<!--
SPDX-FileCopyrightText: 2026 Arcangelo Massari <arcangelo.massari@unibo.it>

SPDX-License-Identifier: ISC
-->

# Merge history

This script reconstructs the history of merged entities by analyzing provenance data. It finds all entities that were merged and traces the chain of merges.

## Usage

```bash
uv run python -m oc_meta.run.find.merged_entities -c <META_CONFIG> -o <OUTPUT_CSV> --entity-type <TYPE> [OPTIONS]
```

| Option | Default | Description |
|--------|---------|-------------|
| `-c, --config` | - | Path to Meta config file |
| `-o, --output` | - | Output CSV file |
| `--entity-type` | - | Entity type: `br`, `ra`, `id`, `ar`, `re` |
| `--workers` | 4 | Parallel workers |

## Examples

Find all merged bibliographic resources:

```bash
uv run python -m oc_meta.run.find.merged_entities \
  -c meta_config.yaml \
  -o merged_brs.csv \
  --entity-type br \
  --workers 8
```

Find merged responsible agents:

```bash
uv run python -m oc_meta.run.find.merged_entities \
  -c meta_config.yaml \
  -o merged_ras.csv \
  --entity-type ra
```

## Output format

```text
surviving_entity,merged_entities
https://w3id.org/oc/meta/br/060/1,https://w3id.org/oc/meta/br/060/2; https://w3id.org/oc/meta/br/060/3
https://w3id.org/oc/meta/br/060/100,https://w3id.org/oc/meta/br/060/101
```

## How it works

The script scans provenance files (`se.zip`) and looks for snapshots with `prov:wasDerivedFrom` pointing to 2+ sources—this indicates a merge operation.

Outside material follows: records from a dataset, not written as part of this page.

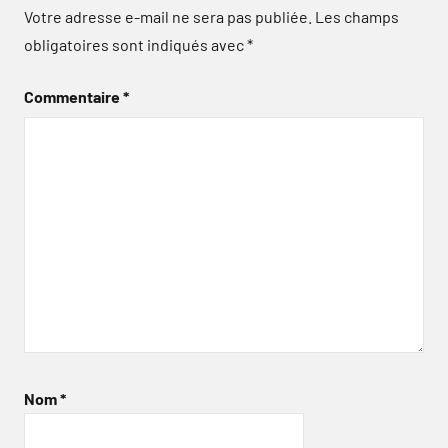
Votre adresse e-mail ne sera pas publiée.
Les champs
obligatoires sont indiqués avec
*
Commentaire
*
Nom
*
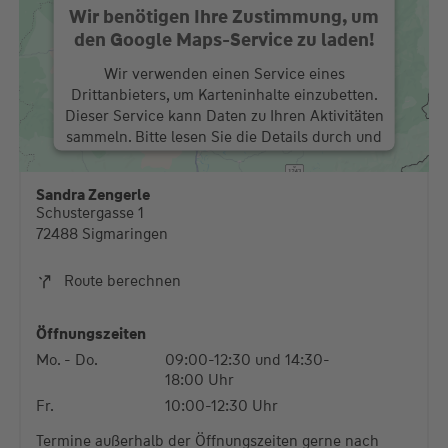
Wir benötigen Ihre Zustimmung, um
den Google Maps-Service zu laden!
Wir verwenden einen Service eines
Drittanbieters, um Karteninhalte einzubetten.
Dieser Service kann Daten zu Ihren Aktivitäten
sammeln. Bitte lesen Sie die Details durch und
stimmen Sie der Nutzung des Service zu, um
diese Karte anzuzeigen.
Sandra Zengerle
Schustergasse 1
Mehr Informationen
72488 Sigmaringen
Akzeptieren
Route berechnen
powered by
Usercentrics Consent Management
Platform
Öffnungszeiten
Mo. - Do.
09:00-12:30 und 14:30-
18:00 Uhr
Fr.
10:00-12:30 Uhr
Termine außerhalb der Öffnungszeiten gerne nach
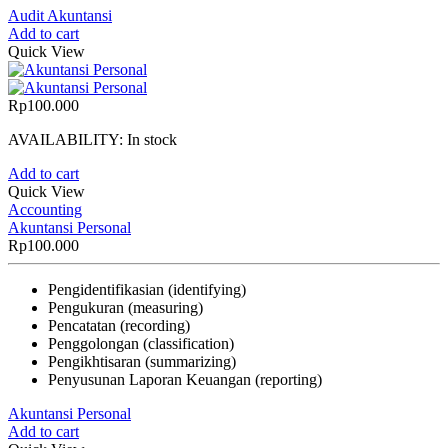
Audit Akuntansi
Add to cart
Quick View
Rp
100.000
AVAILABILITY:
In stock
Add to cart
Quick View
Accounting
Akuntansi Personal
Rp
100.000
Pengidentifikasian (identifying)
Pengukuran (measuring)
Pencatatan (recording)
Penggolongan (classification)
Pengikhtisaran (summarizing)
Penyusunan Laporan Keuangan (reporting)
Akuntansi Personal
Add to cart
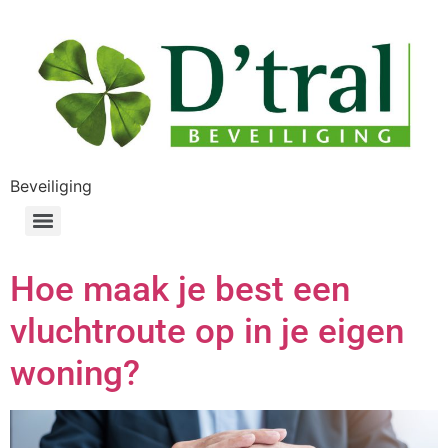
Beveiliging
Hoe maak je best een
vluchtroute op in je eigen
woning?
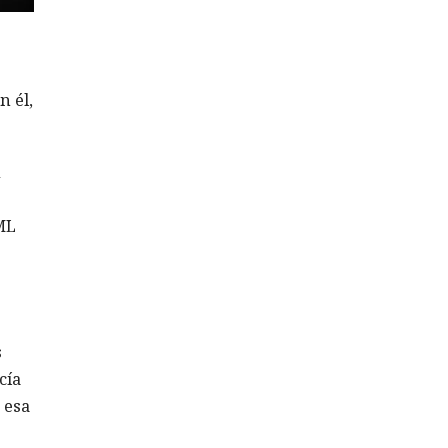
n él,
u
ML
s
cía
 esa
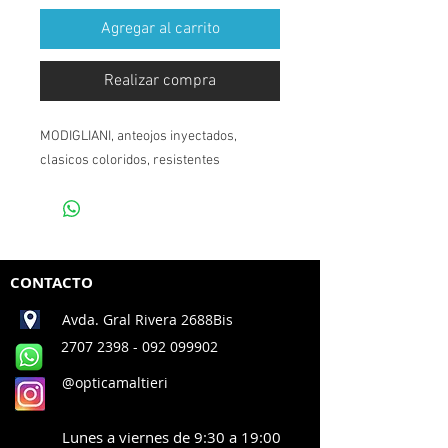
Agregar al carrito
Realizar compra
MODIGLIANI, anteojos inyectados,
clasicos coloridos, resistentes
CONTACTO
Avda. Gral Rivera 2688Bis
2707 2398
- 092 099902
@opticamaltieri
Lunes a viernes de 9:30 a 19:00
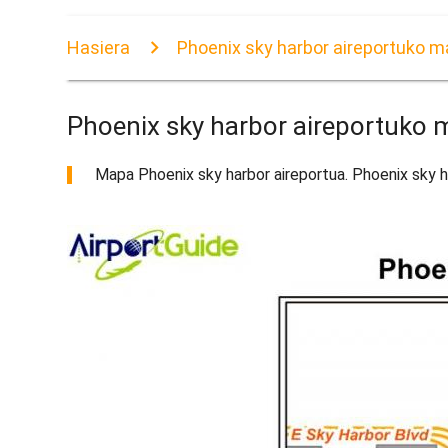
Hasiera
Phoenix sky harbor aireportuko 
Phoenix sky harbor aireportuko
Mapa Phoenix sky harbor aireportua. Phoenix sky h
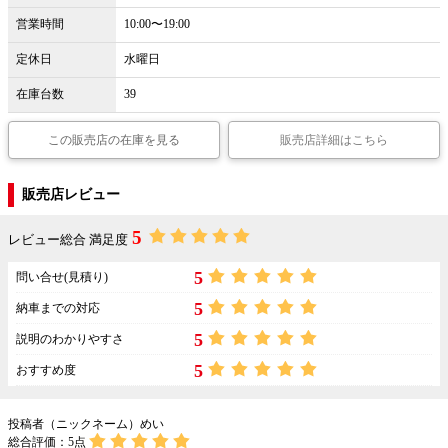
営業時間
10:00〜19:00
定休日
水曜日
在庫台数
39
この販売店の在庫を見る
販売店詳細はこちら
販売店レビュー
5
レビュー総合 満足度
5
問い合せ(見積り)
5
納車までの対応
5
説明のわかりやすさ
5
おすすめ度
投稿者（ニックネーム）めい
総合評価：
5
点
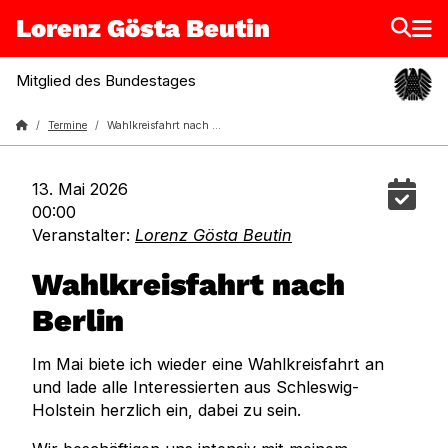
Lorenz Gösta Beutin
Mitglied des Bundestages
Lorenz Gösta Beutin
Termine
Wahlkreisfahrt nach Berlin
in
13. Mai 2026
m
00:00
Ka
Veranstalter:
Lorenz Gösta Beutin
ei
Wahlkreisfahrt nach
Berlin
Im Mai biete ich wieder eine Wahlkreisfahrt an
und lade alle Interessierten aus Schleswig-
Holstein herzlich ein, dabei zu sein.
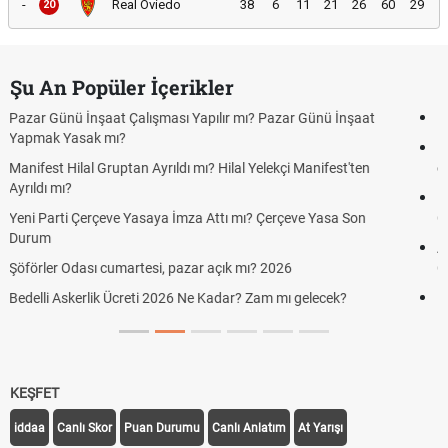
-
Real Oviedo
38
6
11
21
26
60
29
20
Şu An Popüler İçerikler
ı Yapılır mı? Pazar Günü İnşaat
Bedelli askerlik çarşı izni var m
Kuyumcular cumartesi, pazar g
ı mı? Hilal Yelekçi Manifest'ten
cumartesi-pazar günü kaça kad
Hafta Sonları Yıllık İzinden Sayı
İmza Attı mı? Çerçeve Yasa Son
Cumartesi ve Pazar Detayı
Aras Kargo Cumartesi-pazar a
azar açık mı? 2026
Cumartesi çalışma saatleri!
6 Ne Kadar? Zam mı gelecek?
Hazırlık Maçı ve Dostluk Maçı 
KEŞFET
iddaa
Canlı Skor
Puan Durumu
Canlı Anlatım
At Yarışı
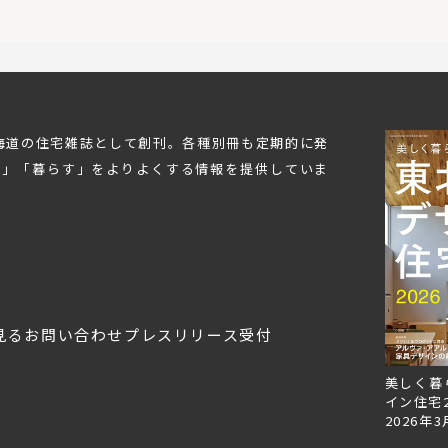
北海道の住宅雑誌として創刊。各種別冊も定期的に発
む」「暮らす」をよりよくする情報を提供していま
見る
お問い合わせ
プレスリリース受付
Replan北海道VOL.153
Replan北海道VOL.152
美しく暮
2026年6月27日
2026年3月28日
イン住宅2
2026年3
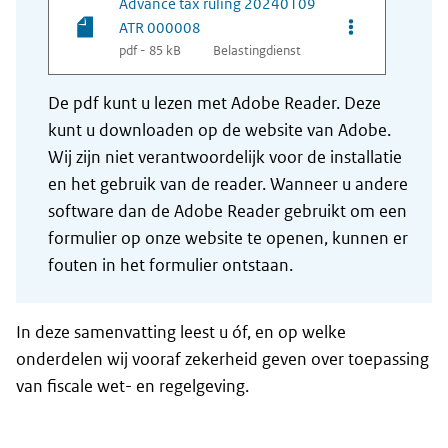
Advance tax ruling 20240109
Opties van be
ATR 000008
pdf - 85 kB
Belastingdienst
De pdf kunt u lezen met Adobe Reader. Deze
kunt u downloaden op de website van Adobe.
Wij zijn niet verantwoordelijk voor de installatie
en het gebruik van de reader. Wanneer u andere
software dan de Adobe Reader gebruikt om een
formulier op onze website te openen, kunnen er
fouten in het formulier ontstaan.
In deze samenvatting leest u óf, en op welke
onderdelen wij vooraf zekerheid geven over toepassing
van fiscale wet- en regelgeving.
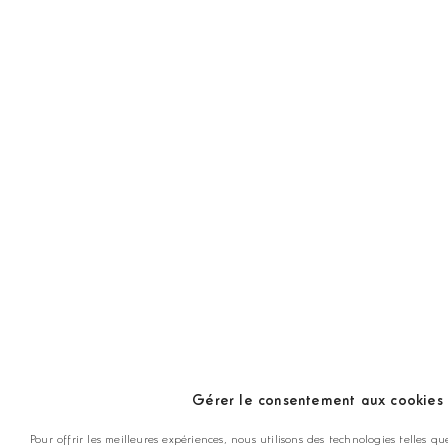
Gérer le consentement aux cookies
Pour offrir les meilleures expériences, nous utilisons des technologies telles qu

For each merge snapshot:

1. Extracts the surviving entity from `prov:specializationOf`
2. Extracts merged entities from `prov:wasDerivedFrom` sources (excluding the surviving entity itself)

It then reconstructs chains: if A was merged into B, and B was later merged into C, the script reports C as the final surviving entity for both A and B.